After inviting the High Court to decide the matter on merits and finding that the decision has gone against the appellant, contrary argument is nothing but a desperate attempt to chicken out of the situation which is appellant's own creation. This kind of somersault, taking completely reverse stand before us, cannot be countenanced. We, therefore, reject the contention of the appellant that High Court was not competent to decide the issue in exercise of its writ jurisdiction.

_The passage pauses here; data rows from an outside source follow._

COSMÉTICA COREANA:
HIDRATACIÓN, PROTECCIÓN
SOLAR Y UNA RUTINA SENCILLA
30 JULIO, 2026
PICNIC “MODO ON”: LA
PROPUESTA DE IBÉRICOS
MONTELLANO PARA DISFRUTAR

High Court's powers under writ jurisdiction:. The powers of the High Court under Article 226 of the Constitution, while issuing appropriate writs, are very wide. Even if there is an alternate remedy that may not preclude the High Court from exercising the jurisdiction in a particular case. In the face of alternate statutory remedies, when the High Court declines to exercise the jurisdiction under Article 226 of the Constitution, it is a self imposed restriction only. In the instant case, what is pertinent is that it is the appellant which not only made a prayer in the writ petition for deciding the issue in question, even at the time of hearing, it is the appellant which pressed for the decision with the submission that existence of alternate remedy should not deter the Court to render the decision on merits. In such a situation, the objection, if any, to the maintainability of the writ petition could have been taken by the respondent and it does not behove the appellant to raise this objection in the present appeal after pleading in the High Court that the matter be decided on merits.

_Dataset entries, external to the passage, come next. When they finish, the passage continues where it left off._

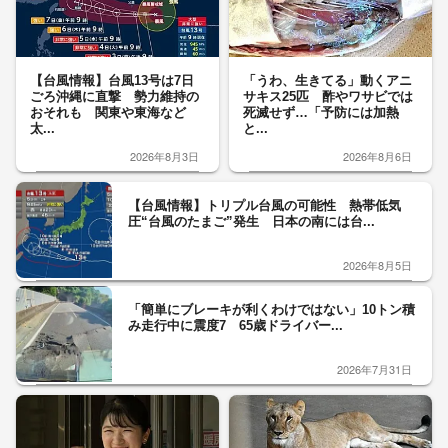
【台風情報】台風13号は7日
「うわ、生きてる」動くアニ
ごろ沖縄に直撃 勢力維持の
サキス25匹 酢やワサビでは
おそれも 関東や東海など
死滅せず…「予防には加熱
太...
と...
2026年8月3日
2026年8月6日
【台風情報】トリプル台風の可能性 熱帯低気
圧“台風のたまご”発生 日本の南には台...
2026年8月5日
「簡単にブレーキが利くわけではない」10トン積
み走行中に震度7 65歳ドライバー...
2026年7月31日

For the same reason, the argument that the issue involved disputed question of fact is also not available. Order of the High Court clearly records that the appellant had requested the High Court to decide the issue on the basis of material on record.

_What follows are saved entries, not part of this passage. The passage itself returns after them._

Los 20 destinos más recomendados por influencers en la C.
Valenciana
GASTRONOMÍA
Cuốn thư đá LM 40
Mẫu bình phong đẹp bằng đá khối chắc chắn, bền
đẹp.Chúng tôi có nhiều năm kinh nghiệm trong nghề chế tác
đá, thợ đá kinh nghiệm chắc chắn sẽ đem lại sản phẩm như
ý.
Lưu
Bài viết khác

On merits - whether entitled for exemption : the High Court formulated the question as to whether the appellant had discharged its burden to prove that the subject printing machine imported by it under OGL was having an output of more than 35,000 copies per hour so as to entitle it to claim exemption under Notification No. 114/80-CUS, as amended from time to time. On that touchstone, the High Court has examined, appreciated and analyzed all the documents produced by both the parties. This detailed analysis runs into several pages. It is not necessary for us to go through this evidence and discuss the same as we find that the ultimate conclusion drawn by the High Court in this behalf is correct and plausible.

We are in agreement with the view taken by the High Court on merits, having regard to the fact that burden of proof was on the appellant to establish that the machine imported by it generates more than 35,000 composite impressions or copies per hour. The appellant has failed to do so.

As a result, the appeal fails and is dismissed.